* **PROMPT**:
Without including any pictures, write out the data below exactly.

* **SUPPLIED MATERIAL**:

**********

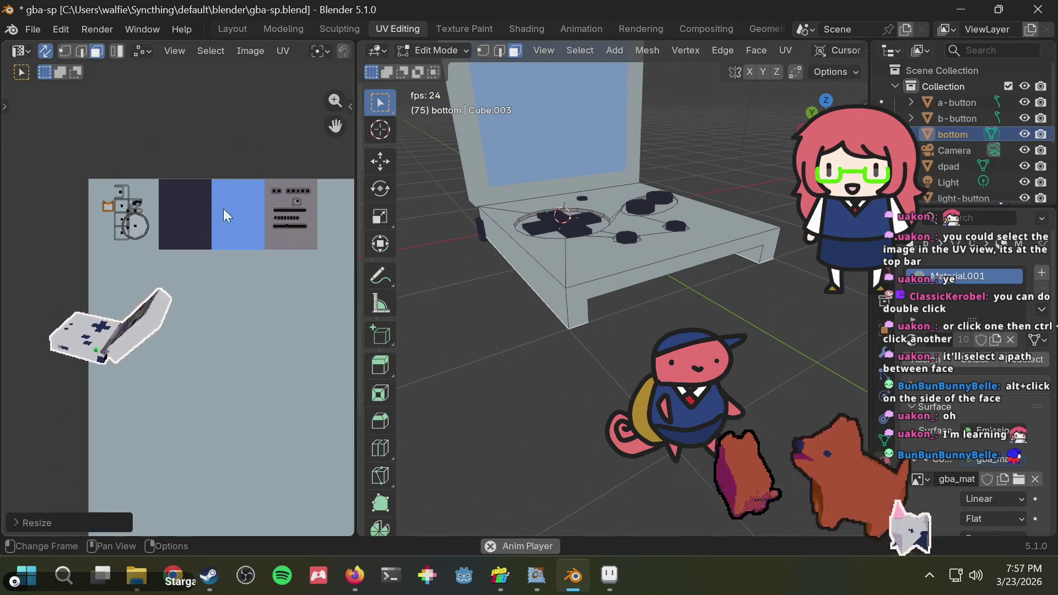
pyautogui.click(8, 247)
pyautogui.moveTo(478, 291)
pyautogui.mouseDown(button='middle')
pyautogui.moveTo(521, 242)
pyautogui.moveTo(539, 159)
pyautogui.moveTo(425, 122)
pyautogui.moveTo(586, 170)
pyautogui.moveTo(544, 144)
pyautogui.mouseUp(button='middle')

**********

* **SOLUTION TO THIS EXERCISE**:
pyautogui.click(8, 247)
pyautogui.moveTo(478, 291)
pyautogui.mouseDown(button='middle')
pyautogui.moveTo(521, 242)
pyautogui.moveTo(539, 159)
pyautogui.moveTo(425, 122)
pyautogui.moveTo(586, 170)
pyautogui.moveTo(544, 144)
pyautogui.mouseUp(button='middle')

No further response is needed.